Problem: Any pictures in the records below must be left out when you repeat the lines from the line containing "status-firefox-esr52" through the line containing "BACK TO TOP" exactly.

========

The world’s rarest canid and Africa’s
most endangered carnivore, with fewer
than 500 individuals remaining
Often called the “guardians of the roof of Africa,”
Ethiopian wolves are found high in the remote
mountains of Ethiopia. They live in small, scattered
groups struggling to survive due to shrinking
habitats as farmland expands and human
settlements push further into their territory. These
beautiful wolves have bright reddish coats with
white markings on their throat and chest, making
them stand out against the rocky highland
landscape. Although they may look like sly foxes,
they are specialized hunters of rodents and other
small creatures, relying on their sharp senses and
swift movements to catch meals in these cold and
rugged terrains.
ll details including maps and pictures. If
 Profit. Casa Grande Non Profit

========

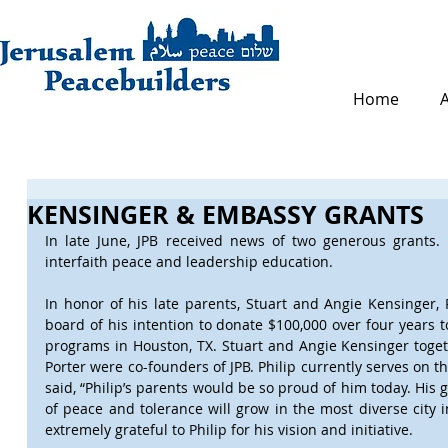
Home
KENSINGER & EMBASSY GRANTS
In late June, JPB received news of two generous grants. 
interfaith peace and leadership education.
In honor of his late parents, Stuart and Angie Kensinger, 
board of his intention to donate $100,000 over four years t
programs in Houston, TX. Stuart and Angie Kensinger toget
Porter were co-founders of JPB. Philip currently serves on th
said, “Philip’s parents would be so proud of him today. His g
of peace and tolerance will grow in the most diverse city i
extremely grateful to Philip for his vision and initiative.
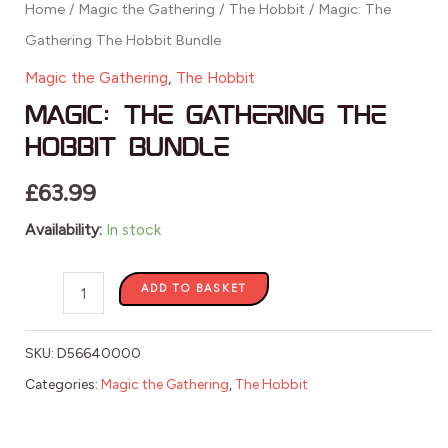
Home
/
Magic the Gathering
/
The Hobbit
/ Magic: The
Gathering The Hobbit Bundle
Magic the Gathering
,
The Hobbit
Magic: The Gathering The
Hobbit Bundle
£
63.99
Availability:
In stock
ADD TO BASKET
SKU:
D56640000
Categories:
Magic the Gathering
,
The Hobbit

========

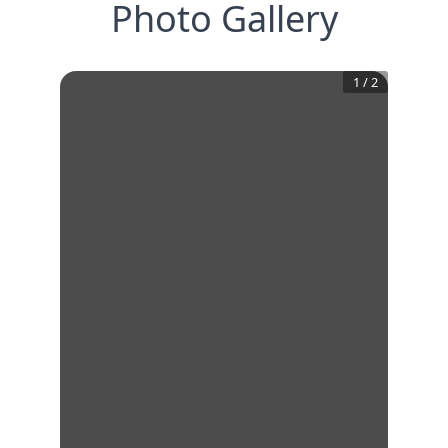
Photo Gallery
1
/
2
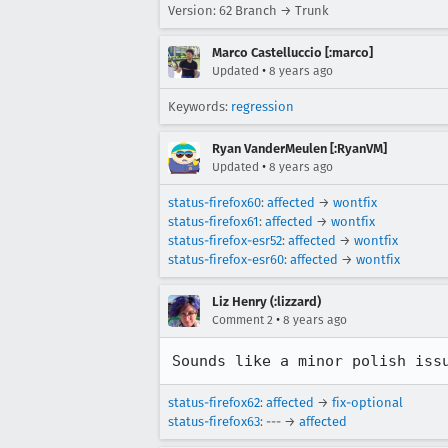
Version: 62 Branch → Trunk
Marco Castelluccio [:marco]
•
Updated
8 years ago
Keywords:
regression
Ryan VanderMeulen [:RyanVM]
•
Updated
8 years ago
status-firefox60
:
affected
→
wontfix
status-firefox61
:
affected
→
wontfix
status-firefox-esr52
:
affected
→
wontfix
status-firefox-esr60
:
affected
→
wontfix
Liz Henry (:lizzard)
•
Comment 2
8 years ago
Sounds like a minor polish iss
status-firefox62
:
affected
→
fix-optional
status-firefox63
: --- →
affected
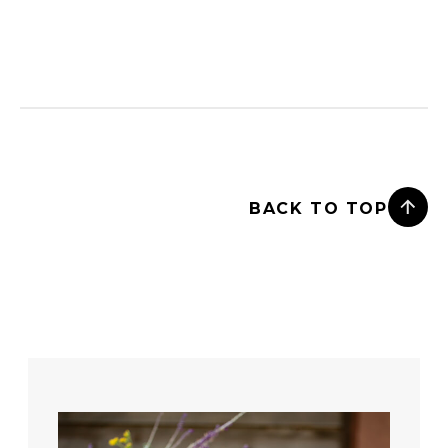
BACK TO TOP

========

Exercise answer:
status-firefox-esr52
:
affected
→
wontfix
status-firefox-esr60
:
affected
→
wontfix
Liz Henry (:lizzard)
•
Comment 2
8 years ago
Sounds like a minor polish iss
status-firefox62
:
affected
→
fix-optional
status-firefox63
: --- →
affected
BACK TO TOP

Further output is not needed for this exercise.